WHAT TO WORK ON:
Revise the marriage passage starting at "1. That I do" and ending at "you do not.", changing "gin" to "tea".

SOURCE PASSAGE:
Demands – Never make too many demands on your partner.  My own wife has only ever made three demands of me during our entire marriage:

  1. That I do what she wants.
  2. That I do it when she wants it.
  3. That I do it how she wants it.

These three rules apply for almost every household duty, from DIY tasks to pouring the gin.  For those of you with a smuttier state of mind, they do not apply to our sex life.  In that we have only one rule these days: do it only when there is a reasonable chance of at least one of us remaining awake throughout.

Money – Should not be an important issue in any long term relationship and will not be so unless a) you have some or b) you do not.

Play – Badminton, bridge and Monopoly, nothing leads to accusations and recriminations as surely as ‘play time’.  From the early days of deliberately losing to the more mature ‘win at any cost’ phase, games form the backbone of every marriage.  Those that play together stay together, the saying goes, but whoever said it was obviously asleep for the Christmas Day game of Newmarket.  It is the nature of most games that the winners are smug and the losers are sore and everyone in the middle claims that they’re not really that competitive.  It is the nature of married couples that, even when on the same side, they are more intent on beating one another than the opposition.  When either partner plays badly, the other believes that they have done so simply to spite them.  There is no better feeling than losing when it isn’t your fault.

Shop – Married couples shop together at their peril.  What men want from shopping is a pair of comfortable pants*, chocolate and a hedge trimmer that looks as though it might have been designed by NASA.  What women want from shopping is food to put on the table, clothes to put on the children and a couple of hours free of the husband.  If it was allowed, Tesco’s would be cited in more divorce cases than adultery.

The ‘S’ word – Every relationship has to face spaghetti at some time.  Whether you eat it in quite the wrong way, make a terrible slurping sound whilst you suck it in, or distribute sauce over every conceivable surface whilst you chew, nothing contributes to marital strife quite like those little pasta strings.  Anyone who has been married for more than three years will tell you that there is only one right way to eat spaghetti: alone and in a wetsuit.

Television – Many happy couples spend hours on end happily watching TV in one another’s company and they are all employed by Gogglebox.  The rest of us spend our time moaning that our partner has it on too loudly, or too quietly: that they insist on breathing when it all gets tense; that they insist on talking when it all gets quiet; that they insist of seeing what’s on the other side at the exact moment that the murderer is unmasked.  It is impossible to watch TV without resenting the person who has control of the remote control.  It is impossible to remain happy with someone who snores right through ‘Bake Off’.

DATA:
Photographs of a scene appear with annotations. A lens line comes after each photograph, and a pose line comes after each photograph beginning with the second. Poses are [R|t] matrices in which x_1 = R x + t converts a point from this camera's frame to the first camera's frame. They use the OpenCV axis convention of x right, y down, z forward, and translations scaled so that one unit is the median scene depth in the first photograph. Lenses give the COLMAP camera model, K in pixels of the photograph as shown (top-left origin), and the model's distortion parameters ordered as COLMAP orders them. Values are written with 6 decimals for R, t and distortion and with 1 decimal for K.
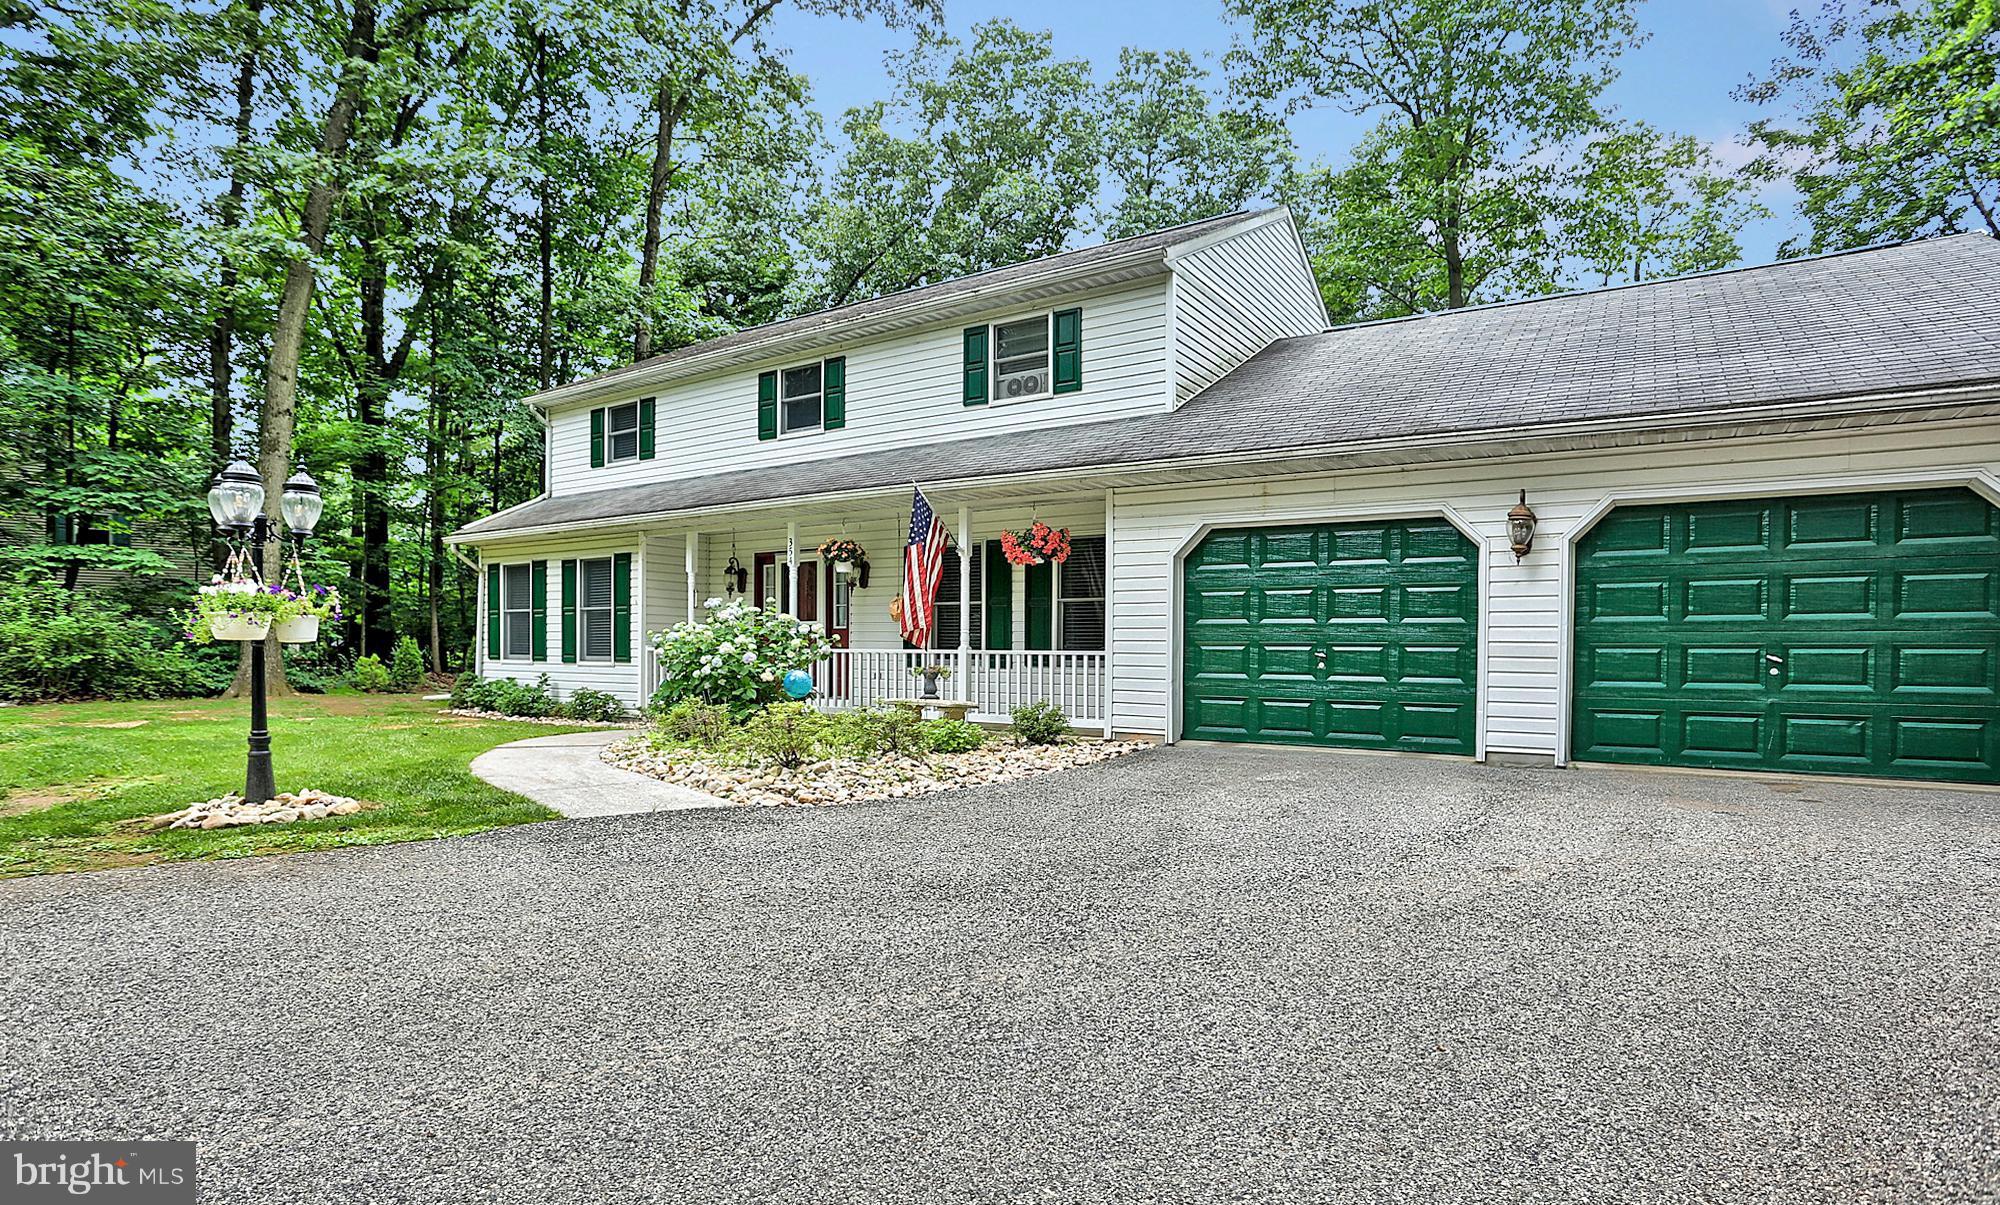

TASK ANSWER:
1. That I do what she wants.
  2. That I do it when she wants it.
  3. That I do it how she wants it.

These three rules apply for almost every household duty, from DIY tasks to pouring the tea.  For those of you with a smuttier state of mind, they do not apply to our sex life.  In that we have only one rule these days: do it only when there is a reasonable chance of at least one of us remaining awake throughout.

Money – Should not be an important issue in any long term relationship and will not be so unless a) you have some or b) you do not.